→ WHAT TO WORK ON: Repeat the entries exactly, keeping every line as it is.

→ INPUT RECORDS:
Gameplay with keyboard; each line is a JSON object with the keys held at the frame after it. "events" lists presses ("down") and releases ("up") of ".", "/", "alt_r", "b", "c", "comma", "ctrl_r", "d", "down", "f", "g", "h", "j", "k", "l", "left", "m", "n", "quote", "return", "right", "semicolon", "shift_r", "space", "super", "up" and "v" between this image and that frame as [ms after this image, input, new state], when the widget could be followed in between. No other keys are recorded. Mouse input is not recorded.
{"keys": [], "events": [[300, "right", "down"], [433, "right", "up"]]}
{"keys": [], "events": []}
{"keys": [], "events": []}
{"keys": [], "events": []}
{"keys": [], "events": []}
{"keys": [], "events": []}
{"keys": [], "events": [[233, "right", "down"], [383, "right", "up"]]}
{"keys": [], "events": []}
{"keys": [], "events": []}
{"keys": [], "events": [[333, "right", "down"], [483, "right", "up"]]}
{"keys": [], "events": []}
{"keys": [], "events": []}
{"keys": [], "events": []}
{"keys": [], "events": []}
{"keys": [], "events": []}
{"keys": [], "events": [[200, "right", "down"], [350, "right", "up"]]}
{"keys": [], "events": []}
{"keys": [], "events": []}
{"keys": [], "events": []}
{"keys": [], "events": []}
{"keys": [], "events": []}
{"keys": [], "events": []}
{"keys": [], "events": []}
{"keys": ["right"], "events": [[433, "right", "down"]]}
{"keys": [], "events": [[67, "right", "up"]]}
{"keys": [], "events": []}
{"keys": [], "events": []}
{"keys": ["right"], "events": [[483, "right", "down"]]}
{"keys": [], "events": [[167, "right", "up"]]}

→ RESULT OF THIS EXERCISE:
Gameplay with keyboard; each line is a JSON object with the keys held at the frame after it. "events" lists presses ("down") and releases ("up") of ".", "/", "alt_r", "b", "c", "comma", "ctrl_r", "d", "down", "f", "g", "h", "j", "k", "l", "left", "m", "n", "quote", "return", "right", "semicolon", "shift_r", "space", "super", "up" and "v" between this image and that frame as [ms after this image, input, new state], when the widget could be followed in between. No other keys are recorded. Mouse input is not recorded.
{"keys": [], "events": [[300, "right", "down"], [433, "right", "up"]]}
{"keys": [], "events": []}
{"keys": [], "events": []}
{"keys": [], "events": []}
{"keys": [], "events": []}
{"keys": [], "events": []}
{"keys": [], "events": [[233, "right", "down"], [383, "right", "up"]]}
{"keys": [], "events": []}
{"keys": [], "events": []}
{"keys": [], "events": [[333, "right", "down"], [483, "right", "up"]]}
{"keys": [], "events": []}
{"keys": [], "events": []}
{"keys": [], "events": []}
{"keys": [], "events": []}
{"keys": [], "events": []}
{"keys": [], "events": [[200, "right", "down"], [350, "right", "up"]]}
{"keys": [], "events": []}
{"keys": [], "events": []}
{"keys": [], "events": []}
{"keys": [], "events": []}
{"keys": [], "events": []}
{"keys": [], "events": []}
{"keys": [], "events": []}
{"keys": ["right"], "events": [[433, "right", "down"]]}
{"keys": [], "events": [[67, "right", "up"]]}
{"keys": [], "events": []}
{"keys": [], "events": []}
{"keys": ["right"], "events": [[483, "right", "down"]]}
{"keys": [], "events": [[167, "right", "up"]]}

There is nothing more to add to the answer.